Menschen und Müll


Über vier Milliarden Jahre kam unsere Erde ohne Müll und Abfall aus. In der Natur gibt es einfach nichts was nicht irgendwie noch verwertet werden kann. Wenn im Wald ein Baum umfällt bildet er mit seinem Holz den Rohstoff für die nächste Käfer- und Baumgeneration. Wenn ein Tier stirbt wird von der Natur alles verwertet und innerhalb kürzester Zeit ist alles Umgewandelt.

Erst der Mensch hat angefangen Dinge zu Produzieren die als Anfall oder Müll die Gegend verunstalten.

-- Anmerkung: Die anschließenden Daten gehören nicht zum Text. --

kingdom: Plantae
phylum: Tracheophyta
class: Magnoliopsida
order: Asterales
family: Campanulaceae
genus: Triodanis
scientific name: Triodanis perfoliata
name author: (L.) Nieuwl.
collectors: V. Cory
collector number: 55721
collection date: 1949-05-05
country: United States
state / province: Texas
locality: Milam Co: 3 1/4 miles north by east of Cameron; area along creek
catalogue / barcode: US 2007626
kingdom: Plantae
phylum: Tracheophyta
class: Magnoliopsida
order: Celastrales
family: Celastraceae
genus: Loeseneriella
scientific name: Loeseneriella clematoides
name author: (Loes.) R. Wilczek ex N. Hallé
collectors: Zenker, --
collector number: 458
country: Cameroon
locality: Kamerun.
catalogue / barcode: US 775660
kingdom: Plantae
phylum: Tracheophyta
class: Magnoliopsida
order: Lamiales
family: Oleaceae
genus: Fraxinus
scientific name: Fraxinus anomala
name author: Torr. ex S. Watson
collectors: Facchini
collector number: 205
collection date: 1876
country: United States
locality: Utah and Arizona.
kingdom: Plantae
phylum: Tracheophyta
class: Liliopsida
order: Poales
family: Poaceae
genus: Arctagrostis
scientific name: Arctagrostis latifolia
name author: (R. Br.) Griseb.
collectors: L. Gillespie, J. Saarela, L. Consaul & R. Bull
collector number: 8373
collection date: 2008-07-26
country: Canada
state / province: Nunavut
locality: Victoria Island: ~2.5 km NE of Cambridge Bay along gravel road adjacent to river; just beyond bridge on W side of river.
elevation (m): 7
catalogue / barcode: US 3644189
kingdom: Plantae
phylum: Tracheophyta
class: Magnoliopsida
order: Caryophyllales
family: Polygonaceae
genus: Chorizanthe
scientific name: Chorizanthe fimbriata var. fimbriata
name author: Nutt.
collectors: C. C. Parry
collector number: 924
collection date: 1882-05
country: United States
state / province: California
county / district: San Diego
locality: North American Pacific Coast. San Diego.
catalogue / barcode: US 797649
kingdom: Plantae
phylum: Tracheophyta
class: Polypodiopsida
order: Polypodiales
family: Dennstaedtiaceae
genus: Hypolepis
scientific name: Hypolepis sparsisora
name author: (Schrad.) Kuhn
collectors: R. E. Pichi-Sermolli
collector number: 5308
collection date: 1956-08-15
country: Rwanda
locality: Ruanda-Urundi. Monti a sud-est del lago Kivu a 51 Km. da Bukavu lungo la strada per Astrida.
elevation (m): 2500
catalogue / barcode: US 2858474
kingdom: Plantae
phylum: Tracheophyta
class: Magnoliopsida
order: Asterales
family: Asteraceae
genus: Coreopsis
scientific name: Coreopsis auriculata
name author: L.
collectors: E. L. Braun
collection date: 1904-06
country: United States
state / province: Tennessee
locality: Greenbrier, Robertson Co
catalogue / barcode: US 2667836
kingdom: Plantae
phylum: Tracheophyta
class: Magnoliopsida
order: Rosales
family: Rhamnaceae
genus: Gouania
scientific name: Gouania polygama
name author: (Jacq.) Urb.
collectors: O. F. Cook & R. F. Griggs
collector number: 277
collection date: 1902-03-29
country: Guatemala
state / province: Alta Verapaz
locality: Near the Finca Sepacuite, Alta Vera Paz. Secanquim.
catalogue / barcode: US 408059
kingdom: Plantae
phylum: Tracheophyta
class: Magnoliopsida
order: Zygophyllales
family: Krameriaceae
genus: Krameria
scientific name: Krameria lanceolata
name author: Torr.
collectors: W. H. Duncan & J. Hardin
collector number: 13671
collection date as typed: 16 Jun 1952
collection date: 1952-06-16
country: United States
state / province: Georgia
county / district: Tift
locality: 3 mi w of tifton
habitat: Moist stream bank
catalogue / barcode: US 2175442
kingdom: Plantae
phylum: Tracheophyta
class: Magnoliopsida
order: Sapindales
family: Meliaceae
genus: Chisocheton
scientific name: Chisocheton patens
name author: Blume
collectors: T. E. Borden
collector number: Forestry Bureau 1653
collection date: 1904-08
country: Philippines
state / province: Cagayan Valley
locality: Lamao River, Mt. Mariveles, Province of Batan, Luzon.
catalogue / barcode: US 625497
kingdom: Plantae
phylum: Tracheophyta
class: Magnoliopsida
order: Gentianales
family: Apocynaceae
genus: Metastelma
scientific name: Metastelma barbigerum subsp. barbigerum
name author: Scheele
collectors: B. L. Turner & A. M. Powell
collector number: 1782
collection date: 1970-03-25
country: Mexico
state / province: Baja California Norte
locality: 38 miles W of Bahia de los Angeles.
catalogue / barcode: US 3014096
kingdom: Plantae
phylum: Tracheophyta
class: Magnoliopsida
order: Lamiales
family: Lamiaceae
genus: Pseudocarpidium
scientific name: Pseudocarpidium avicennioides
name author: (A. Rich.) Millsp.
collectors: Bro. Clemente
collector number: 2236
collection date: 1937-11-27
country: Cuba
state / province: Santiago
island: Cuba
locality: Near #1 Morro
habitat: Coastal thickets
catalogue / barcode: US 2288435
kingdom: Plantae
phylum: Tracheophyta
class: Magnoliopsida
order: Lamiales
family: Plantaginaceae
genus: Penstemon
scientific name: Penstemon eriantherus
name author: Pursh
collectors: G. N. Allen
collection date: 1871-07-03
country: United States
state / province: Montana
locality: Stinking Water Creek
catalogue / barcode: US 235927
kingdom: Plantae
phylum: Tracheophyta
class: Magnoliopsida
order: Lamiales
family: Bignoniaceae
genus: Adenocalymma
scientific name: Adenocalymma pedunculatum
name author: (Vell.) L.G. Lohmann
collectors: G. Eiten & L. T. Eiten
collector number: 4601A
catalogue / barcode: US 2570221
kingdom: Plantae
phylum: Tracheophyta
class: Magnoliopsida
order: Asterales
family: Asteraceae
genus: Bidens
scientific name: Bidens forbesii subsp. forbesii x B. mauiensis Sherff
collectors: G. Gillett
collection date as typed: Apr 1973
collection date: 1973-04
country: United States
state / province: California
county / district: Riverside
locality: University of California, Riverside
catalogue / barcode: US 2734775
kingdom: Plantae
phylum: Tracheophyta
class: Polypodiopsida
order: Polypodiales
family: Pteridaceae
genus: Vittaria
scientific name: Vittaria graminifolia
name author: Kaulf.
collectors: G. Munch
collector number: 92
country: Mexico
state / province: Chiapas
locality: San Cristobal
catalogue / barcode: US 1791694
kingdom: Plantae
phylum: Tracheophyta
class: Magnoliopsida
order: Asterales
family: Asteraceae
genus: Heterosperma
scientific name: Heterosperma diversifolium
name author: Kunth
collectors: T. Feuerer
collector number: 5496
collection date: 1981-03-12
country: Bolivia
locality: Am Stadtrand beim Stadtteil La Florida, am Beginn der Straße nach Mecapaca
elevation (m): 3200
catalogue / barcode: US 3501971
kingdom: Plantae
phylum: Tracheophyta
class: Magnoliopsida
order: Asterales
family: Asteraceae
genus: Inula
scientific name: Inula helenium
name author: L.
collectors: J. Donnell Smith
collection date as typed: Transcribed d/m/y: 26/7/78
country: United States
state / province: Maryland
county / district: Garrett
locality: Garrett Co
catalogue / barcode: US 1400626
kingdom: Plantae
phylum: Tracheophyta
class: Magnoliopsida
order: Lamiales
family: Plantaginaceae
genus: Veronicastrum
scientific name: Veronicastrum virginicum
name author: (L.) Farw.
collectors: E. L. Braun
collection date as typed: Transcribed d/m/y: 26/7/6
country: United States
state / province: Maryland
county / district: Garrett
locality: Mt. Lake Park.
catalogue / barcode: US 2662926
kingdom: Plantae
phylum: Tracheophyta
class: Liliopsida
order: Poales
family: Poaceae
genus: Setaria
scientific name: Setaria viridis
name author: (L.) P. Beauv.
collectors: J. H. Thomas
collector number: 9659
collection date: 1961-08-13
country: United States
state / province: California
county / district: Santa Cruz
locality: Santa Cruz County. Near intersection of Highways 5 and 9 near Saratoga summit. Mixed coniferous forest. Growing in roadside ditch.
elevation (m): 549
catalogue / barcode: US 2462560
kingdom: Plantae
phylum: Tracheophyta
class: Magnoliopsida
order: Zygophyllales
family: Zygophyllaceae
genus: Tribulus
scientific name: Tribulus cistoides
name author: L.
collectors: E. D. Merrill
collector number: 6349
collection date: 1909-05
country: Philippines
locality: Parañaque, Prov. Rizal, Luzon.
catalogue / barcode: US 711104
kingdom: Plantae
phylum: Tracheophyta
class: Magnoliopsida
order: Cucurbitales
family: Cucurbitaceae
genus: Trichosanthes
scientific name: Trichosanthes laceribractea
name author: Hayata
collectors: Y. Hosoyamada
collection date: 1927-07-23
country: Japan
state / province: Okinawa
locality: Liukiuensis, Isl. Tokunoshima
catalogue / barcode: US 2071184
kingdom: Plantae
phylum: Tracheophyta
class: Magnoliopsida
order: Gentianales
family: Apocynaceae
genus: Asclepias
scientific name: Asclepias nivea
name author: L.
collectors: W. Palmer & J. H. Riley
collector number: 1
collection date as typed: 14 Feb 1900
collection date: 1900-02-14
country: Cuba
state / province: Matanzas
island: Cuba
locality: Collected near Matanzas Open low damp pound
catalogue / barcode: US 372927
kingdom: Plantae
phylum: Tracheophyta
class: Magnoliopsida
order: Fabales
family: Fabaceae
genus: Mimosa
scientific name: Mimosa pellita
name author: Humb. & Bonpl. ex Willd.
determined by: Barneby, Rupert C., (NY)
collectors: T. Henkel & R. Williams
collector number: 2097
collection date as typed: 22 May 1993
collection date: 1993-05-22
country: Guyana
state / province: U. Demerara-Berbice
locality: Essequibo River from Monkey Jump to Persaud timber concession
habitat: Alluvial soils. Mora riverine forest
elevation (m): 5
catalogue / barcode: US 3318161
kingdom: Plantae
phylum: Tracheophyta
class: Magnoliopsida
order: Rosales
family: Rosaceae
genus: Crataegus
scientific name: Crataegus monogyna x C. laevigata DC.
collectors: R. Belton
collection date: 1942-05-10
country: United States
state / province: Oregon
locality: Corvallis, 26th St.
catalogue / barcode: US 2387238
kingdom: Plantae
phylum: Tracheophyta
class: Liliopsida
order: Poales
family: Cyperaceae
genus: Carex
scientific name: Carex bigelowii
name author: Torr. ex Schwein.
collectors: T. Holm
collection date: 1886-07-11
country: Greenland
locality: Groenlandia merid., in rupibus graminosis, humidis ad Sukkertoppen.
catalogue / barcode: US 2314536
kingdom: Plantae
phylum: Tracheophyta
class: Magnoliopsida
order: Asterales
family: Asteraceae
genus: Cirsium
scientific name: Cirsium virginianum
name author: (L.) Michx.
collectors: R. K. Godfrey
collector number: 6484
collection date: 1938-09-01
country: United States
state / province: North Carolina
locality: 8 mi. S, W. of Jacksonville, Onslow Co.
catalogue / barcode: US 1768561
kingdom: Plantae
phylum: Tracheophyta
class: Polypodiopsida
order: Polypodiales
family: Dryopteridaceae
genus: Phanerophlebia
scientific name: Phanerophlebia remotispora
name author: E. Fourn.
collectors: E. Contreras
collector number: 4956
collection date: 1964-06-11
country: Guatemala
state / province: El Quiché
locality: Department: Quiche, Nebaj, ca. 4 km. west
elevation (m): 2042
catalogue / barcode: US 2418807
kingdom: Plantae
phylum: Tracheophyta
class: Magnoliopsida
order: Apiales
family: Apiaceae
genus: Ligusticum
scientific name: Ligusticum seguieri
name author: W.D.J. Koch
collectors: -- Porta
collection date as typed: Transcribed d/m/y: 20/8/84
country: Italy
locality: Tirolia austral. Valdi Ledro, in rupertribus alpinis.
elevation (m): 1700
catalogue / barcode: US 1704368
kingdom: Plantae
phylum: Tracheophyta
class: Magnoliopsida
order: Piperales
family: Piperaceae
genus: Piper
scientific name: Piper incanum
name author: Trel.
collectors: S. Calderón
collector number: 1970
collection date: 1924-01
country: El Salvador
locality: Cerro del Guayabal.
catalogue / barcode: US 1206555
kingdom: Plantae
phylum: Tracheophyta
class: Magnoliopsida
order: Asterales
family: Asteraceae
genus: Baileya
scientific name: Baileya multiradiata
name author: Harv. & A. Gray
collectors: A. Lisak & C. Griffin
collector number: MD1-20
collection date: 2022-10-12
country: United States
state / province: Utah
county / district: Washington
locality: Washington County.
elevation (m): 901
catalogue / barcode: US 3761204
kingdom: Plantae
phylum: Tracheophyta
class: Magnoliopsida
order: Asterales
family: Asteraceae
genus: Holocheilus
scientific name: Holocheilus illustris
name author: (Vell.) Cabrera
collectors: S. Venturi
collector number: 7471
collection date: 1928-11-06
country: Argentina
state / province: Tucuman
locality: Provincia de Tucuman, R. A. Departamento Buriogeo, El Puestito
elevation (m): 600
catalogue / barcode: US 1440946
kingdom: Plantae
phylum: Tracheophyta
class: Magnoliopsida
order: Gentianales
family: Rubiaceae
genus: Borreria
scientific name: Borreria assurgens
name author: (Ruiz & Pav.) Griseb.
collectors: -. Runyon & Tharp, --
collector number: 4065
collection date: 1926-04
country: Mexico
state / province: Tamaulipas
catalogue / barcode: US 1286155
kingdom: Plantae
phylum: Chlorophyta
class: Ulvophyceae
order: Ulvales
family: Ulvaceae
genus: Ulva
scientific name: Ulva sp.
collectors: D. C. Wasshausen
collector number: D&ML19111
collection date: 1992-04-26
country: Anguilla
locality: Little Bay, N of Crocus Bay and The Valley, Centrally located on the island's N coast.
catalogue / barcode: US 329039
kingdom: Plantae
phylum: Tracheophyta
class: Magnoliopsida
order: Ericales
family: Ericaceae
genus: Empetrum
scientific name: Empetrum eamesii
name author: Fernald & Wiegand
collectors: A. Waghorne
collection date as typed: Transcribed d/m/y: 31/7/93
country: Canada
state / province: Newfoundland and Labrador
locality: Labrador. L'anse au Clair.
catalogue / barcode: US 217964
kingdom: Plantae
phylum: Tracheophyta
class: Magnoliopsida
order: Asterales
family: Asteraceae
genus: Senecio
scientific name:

Erst in den letzten paar hundert Jahren sind wir dazu übergegangen immer haltbarerer und damit aber auch immer unzerstörbarere Dinge zu schaffen. Die Plastikbeutel die wir heute herstellen werden noch in 600 Jahren so da sein wie heute. Die zukünftige Generation wird noch schwer an unserem Müll zu tragen haben. Wir versuchen ihn zu verstecken doch meist wird es dadurch nur noch viel schlimmer weil dann Schadstoffe in die Umwelt oder ins Grundwasser gelangen.

Noch viel schlimmer ist der Radioaktive Müll den unsere Kernkraftwerke produzieren. Diese strahlende Gefahr wird in ein paar tausend Jahren immer noch sehr gefährlich sein. Wie macht man aber über diese Zeiträume den nachfolgenden Generationen klar was da liegt? Wer kann in ein paar tausend Jahren noch unsere Schrift lesen? Wer kennt dann noch unsere Warnhinweise? Woher wissen wir welche Warnhinweise die Maya auf ihre Pyramiden geschrieben haben? Wer kann schon sagen was „Bitte hier nicht graben, Gefahr.“ auf Altägyptisch bedeutet?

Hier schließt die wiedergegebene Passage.